But this re-incarnation has nothing to do with the Agu ceremony. That ceremony was simply discovered the person who was the patron-spirit of a child, its Chi “Onye nolu onye but Chi-e”, was an Oka saying. He who is the patron – spirit of person is his Chi. And when an Oka woman exclaimed “Mu na Chim!”She meant “what my guardian spirit and I have agreed upon”, meaning, it is my luck, it is my destiny!.

Even though it was human beings that made the selection of a patron spirit for a child, the ritual made it appear, during the Agu ceremony, as if it was the Spirit itself that chose the child, and not the other way round!

Oka called being a patron spirit to a child “nno uwa”.

When the Ago ceremony was performed for a child, the child was ceremonially linked, or tied to its ancestors of forbears and in that way the corporate unity of Oka was preserved; the dead members of the family were linked to the living members of the family.

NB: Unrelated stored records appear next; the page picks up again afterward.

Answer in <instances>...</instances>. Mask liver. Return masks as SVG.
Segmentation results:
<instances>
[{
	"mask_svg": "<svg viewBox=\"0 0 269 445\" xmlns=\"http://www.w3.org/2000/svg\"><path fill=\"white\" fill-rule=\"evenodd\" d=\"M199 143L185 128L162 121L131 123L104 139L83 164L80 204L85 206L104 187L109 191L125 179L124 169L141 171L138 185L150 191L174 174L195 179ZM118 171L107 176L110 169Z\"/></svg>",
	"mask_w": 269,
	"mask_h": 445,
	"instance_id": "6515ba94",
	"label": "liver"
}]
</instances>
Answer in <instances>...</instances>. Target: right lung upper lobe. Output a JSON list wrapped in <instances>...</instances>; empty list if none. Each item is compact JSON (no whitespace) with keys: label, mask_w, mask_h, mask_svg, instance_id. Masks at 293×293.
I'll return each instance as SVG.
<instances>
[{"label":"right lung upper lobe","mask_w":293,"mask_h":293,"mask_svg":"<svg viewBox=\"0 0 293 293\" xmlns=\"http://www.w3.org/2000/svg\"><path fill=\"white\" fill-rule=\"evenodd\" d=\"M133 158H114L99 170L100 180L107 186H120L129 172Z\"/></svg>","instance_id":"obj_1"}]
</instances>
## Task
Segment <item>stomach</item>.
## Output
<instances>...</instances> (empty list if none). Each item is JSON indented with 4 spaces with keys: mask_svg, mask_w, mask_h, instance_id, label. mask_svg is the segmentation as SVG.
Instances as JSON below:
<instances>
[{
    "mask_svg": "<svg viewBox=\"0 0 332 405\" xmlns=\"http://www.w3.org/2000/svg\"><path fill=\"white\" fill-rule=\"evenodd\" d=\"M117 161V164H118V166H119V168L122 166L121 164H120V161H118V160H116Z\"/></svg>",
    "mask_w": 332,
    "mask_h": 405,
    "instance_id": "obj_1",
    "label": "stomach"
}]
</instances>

Oka people believed that their community was made up of the living and the dead, co-existing. The dead came back to inhabit their former compounds after the full funeral unseen. From the spirit world they influenced events for good or for bad. The living, therefore, made sacrifices to them with whatever they ate or drank, and called on them for help. Before drinking any wine the Oka man first poured a libation to these departed ancestors, (that is, giving them their share) and he sacrificed a bit of every food he ate to them, by throwing a morsel outside. Thus, in order to preserve the bond between those who had passed away (lest they be forgotten) and those still alive, every child born must have chosen for it a patron, or a guardian, among the departed relatives. The patron spirit once chose for it a patron, or a guardian, among the departed relatives. The patron spirit once chosen took on the task of looking after the child, and guiding it, and protecting it, through life. The ritual for ascertaining who this patron-spirit was the Agu ceremony.

On the day of the Agu ceremony two Dibies were invited.

“Dibie” was what Europeans called “native doctor” or “medicine man”.

There were two kinds of Dibie in Oka, namely, Dibies who gave medicines to cure illness only (doctors simpliciter), and Dibies who gave medicines and at the same time, knew the art of dividing the will of the gods (doctors cum diviners). This latter class of Dibie was known as “diviners” (ndu avba).

Dibies, of all kind, served apprenticeship, just like blacksmiths, for seven years or more.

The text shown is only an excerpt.